* _What to do_:
Beginning with the line where "index dip: (160, 100)" appears, restate each line word for word until the data ends. Pictures do not go in.

━━━━━ Input for this task ━━━━━

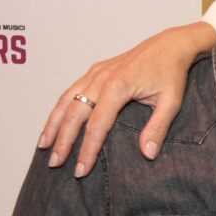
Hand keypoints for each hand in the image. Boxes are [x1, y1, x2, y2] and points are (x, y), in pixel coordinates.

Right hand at [38, 21, 215, 177]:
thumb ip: (157, 128)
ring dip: (53, 124)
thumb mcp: (171, 102)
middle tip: (55, 164)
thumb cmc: (171, 72)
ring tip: (44, 145)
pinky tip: (54, 122)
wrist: (170, 45)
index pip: (96, 126)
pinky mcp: (95, 71)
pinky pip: (71, 91)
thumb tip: (147, 154)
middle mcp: (100, 79)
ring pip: (66, 101)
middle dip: (63, 141)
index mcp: (117, 87)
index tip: (81, 170)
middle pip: (74, 115)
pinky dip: (59, 108)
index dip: (87, 150)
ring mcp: (95, 73)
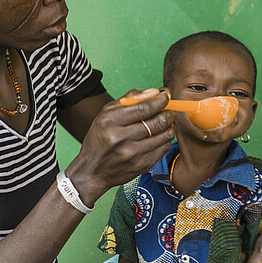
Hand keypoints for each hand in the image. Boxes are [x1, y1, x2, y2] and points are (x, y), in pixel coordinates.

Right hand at [66, 88, 174, 203]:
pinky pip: (163, 149)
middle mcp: (119, 138)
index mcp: (110, 121)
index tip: (166, 96)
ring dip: (169, 126)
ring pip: (164, 136)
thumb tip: (155, 92)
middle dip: (168, 113)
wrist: (92, 170)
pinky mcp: (140, 166)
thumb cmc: (100, 138)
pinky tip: (159, 137)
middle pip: (157, 122)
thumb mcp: (107, 114)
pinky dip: (165, 140)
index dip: (160, 100)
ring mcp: (131, 154)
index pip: (144, 108)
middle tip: (169, 110)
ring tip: (165, 123)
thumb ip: (130, 99)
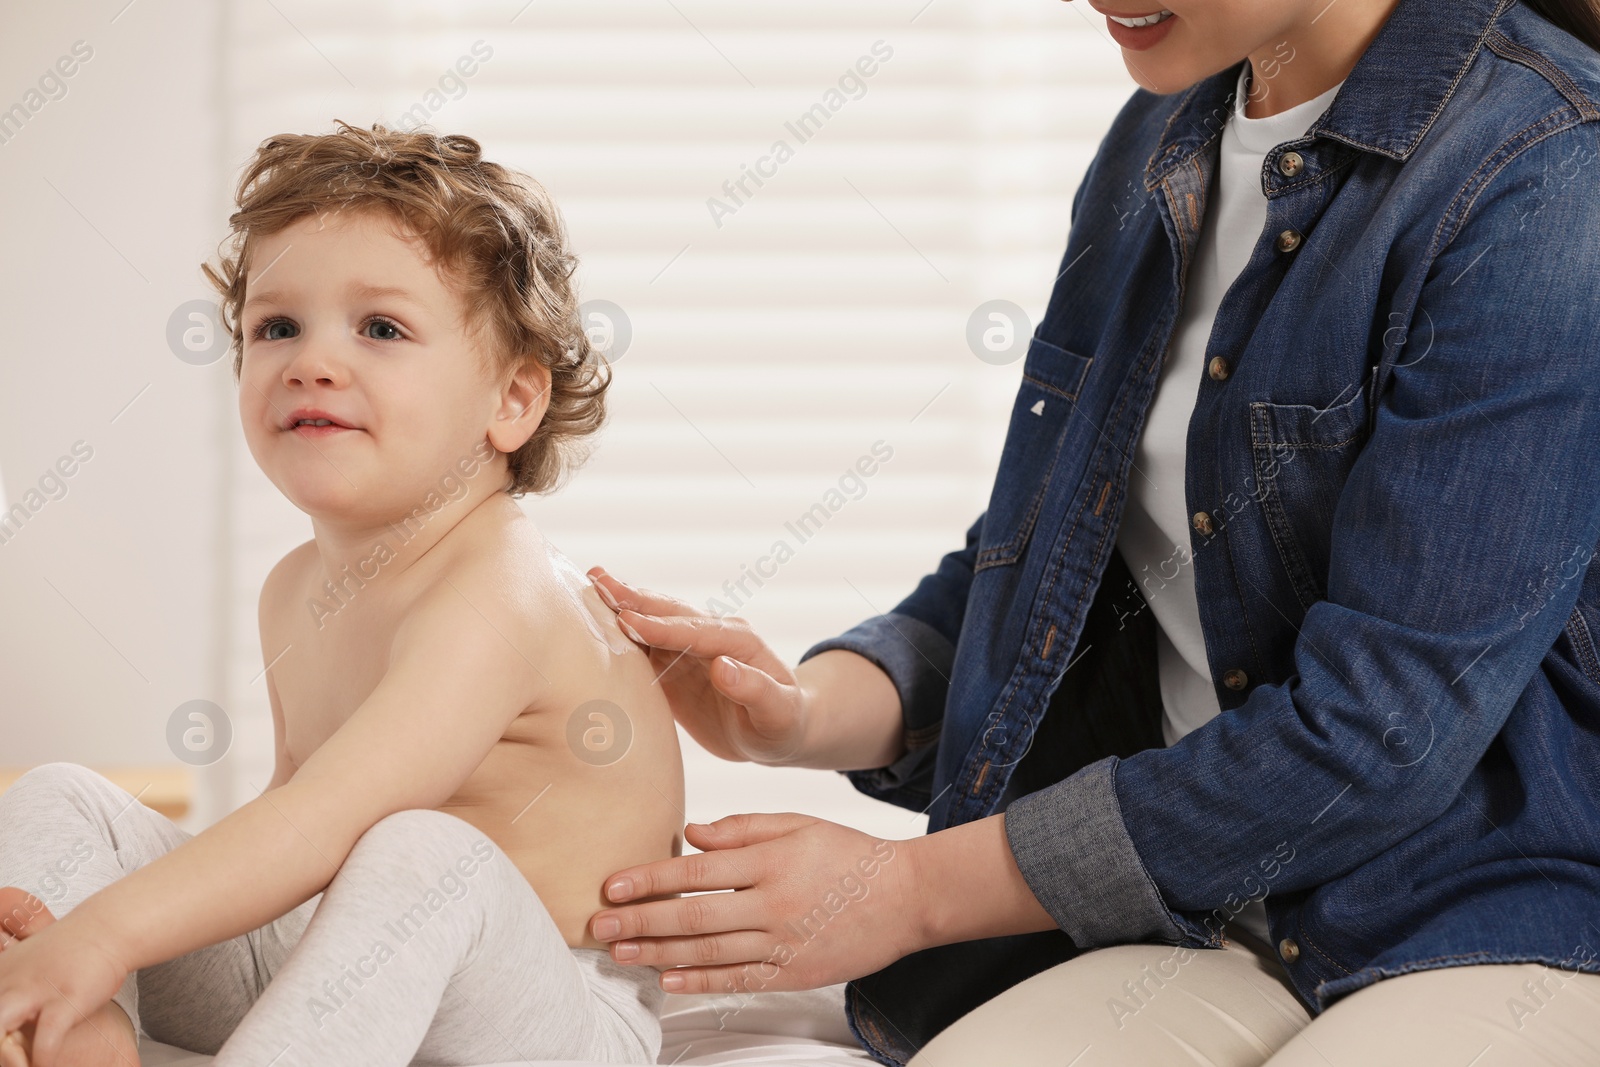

━━━━━

* _Your solution_:
index dip: (160, 100)
ring mcp: (131, 154)
index pip: (144, 108)
middle tip: (169, 110)
ring tip: (165, 123)
thumb ip: (130, 99)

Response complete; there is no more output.